Nature's fury - over 400 dead in Brazil floods

Scenes of horror unfolded near Rio, after torrents of mud and water swept down crowded hillsides killing more than 430 people in Brazil''s worst natural disaster in decades. At least 432 people have died, according to local officials and media in the worst affected towns of Novo Friburgo, Teresopolis and Petropolis.
Walls of thick, muddy gunge cascaded past apartment blocks in several towns, flowing into single-story homes and overturning cars as they surged down the hills sweeping along everything in their path.
"I thought I was going to die," said Ilair Pereira de Souza, a 53-year-old woman who had a miraculous escape when neighbours on a nearby balcony threw her a rope. "Help me, help me," she pleaded, in scenes replayed throughout the day on Brazilian television.
She grabbed for the rope, and disappeared underneath the muddy waters, before reappearing, clinging to the slim lifeline, but without her dog Beethoven, which she had been clutching in her arms. "If I had tried to save him, I would have died. The poor thing. He stayed for a moment looking me in the eyes, and then he was swept away."
Freakish storms early Wednesday in the mountainous area just north of Rio de Janeiro dumped the equivalent of a month''s rain in just a few hours, sending mudslides slicing through towns and hamlets, destroying homes, roads and bridges and knocking out telephone and power lines.
President Dilma Rousseff, clad in black rubber boots, walked the mud-covered cobblestone streets of Novo Friburgo, where 201 deaths were recorded, took a helicopter tour of the disaster zone and pledged "strong action" by the government.
The death toll was expected to rise further as rescuers arrived in remote hamlets, many cut off to all but helicopter access.

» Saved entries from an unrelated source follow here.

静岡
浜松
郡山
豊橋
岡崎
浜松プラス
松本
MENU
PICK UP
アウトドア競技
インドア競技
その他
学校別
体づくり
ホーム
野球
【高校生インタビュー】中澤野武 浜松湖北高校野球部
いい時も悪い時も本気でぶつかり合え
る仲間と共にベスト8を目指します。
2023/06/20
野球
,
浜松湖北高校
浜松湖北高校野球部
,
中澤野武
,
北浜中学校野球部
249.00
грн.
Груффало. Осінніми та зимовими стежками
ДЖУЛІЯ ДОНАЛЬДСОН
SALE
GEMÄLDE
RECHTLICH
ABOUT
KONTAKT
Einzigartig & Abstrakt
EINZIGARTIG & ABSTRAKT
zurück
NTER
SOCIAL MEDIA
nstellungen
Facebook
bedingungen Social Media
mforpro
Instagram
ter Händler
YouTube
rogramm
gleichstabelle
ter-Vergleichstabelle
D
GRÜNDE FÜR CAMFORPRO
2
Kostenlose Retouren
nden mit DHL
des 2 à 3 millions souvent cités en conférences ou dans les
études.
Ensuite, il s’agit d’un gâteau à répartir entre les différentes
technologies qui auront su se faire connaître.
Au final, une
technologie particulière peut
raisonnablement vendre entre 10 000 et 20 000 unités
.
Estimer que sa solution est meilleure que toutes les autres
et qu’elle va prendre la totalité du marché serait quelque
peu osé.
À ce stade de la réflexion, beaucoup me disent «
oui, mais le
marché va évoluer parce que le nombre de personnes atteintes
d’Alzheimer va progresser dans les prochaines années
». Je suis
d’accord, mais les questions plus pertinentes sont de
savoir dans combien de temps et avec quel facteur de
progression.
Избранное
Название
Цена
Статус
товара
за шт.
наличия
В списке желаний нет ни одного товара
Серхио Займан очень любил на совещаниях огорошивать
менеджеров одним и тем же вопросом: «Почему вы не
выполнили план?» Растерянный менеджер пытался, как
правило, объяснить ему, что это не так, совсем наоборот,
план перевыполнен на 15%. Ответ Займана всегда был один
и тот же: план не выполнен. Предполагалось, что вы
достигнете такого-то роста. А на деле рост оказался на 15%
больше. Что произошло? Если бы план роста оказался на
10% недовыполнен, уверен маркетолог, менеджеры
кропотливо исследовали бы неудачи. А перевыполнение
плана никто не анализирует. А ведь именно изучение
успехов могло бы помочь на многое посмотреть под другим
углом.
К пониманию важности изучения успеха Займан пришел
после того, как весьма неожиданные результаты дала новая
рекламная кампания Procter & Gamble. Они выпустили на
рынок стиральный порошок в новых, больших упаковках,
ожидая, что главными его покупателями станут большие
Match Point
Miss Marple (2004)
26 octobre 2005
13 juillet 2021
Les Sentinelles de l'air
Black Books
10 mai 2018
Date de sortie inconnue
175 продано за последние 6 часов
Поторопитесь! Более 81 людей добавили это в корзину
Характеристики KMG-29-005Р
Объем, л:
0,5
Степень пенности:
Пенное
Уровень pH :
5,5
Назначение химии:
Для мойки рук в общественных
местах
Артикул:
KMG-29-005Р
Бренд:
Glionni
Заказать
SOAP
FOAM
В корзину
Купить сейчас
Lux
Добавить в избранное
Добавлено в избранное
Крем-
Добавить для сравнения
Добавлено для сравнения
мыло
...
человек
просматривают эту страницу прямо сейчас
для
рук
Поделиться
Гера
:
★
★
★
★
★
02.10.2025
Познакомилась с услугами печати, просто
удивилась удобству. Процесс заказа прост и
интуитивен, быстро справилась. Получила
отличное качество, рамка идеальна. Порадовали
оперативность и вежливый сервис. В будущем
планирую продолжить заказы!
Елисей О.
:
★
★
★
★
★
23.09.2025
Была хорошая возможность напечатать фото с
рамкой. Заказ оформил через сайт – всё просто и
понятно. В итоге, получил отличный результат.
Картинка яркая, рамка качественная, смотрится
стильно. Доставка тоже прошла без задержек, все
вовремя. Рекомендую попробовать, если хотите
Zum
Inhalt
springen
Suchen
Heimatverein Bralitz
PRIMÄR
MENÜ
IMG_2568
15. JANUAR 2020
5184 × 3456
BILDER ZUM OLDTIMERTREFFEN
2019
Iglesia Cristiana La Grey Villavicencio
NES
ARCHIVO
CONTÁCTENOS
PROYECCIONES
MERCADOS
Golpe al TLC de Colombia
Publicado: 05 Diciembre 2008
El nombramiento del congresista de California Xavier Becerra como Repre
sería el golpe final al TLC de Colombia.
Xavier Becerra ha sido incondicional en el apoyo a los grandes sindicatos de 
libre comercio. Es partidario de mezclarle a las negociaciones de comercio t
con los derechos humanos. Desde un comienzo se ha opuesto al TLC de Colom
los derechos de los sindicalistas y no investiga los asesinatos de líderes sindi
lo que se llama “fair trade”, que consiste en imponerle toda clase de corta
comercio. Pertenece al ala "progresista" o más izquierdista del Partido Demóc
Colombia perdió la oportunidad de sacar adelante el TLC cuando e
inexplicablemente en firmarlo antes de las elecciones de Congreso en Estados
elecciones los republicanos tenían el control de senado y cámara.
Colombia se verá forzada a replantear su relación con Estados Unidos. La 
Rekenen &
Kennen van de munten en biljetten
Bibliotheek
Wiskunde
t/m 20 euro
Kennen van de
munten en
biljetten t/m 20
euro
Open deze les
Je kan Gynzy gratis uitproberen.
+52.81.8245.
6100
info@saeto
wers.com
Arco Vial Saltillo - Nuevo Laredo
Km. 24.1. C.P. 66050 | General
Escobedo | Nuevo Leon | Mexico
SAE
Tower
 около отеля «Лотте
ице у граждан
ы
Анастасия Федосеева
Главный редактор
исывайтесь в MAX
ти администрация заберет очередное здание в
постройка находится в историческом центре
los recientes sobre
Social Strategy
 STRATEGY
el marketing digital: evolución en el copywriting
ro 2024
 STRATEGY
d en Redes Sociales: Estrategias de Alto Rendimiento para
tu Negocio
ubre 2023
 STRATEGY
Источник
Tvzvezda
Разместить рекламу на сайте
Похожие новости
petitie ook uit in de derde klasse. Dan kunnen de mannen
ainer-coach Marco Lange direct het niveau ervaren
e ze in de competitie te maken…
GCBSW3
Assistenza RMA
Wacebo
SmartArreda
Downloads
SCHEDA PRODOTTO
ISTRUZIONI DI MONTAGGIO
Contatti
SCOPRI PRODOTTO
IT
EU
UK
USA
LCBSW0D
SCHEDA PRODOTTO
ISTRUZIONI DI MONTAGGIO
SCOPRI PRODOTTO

"One woman tried to save her children, but her two-month-old baby was carried away by a torrent like a doll," sobbed Angela, a 55-year-old resident of Teresopolis.
Tropical rains, common at this time of year, intensified as a cold front moved in, unleashing the tragedy before dawn, while families slept. "In eight hours... it rained as much as for the entire month," said Paulo Canedo, a hydrologist at the Federal University of Rio de Janeiro.
The deluge "caused avalanches of rocks and soil that carried everything down with them, picking up houses," he said. As weather forecasters warned of more rain in the hours and days ahead, rescuers aided by desperate residents clawed through rubble and mud looking for survivors or bodies.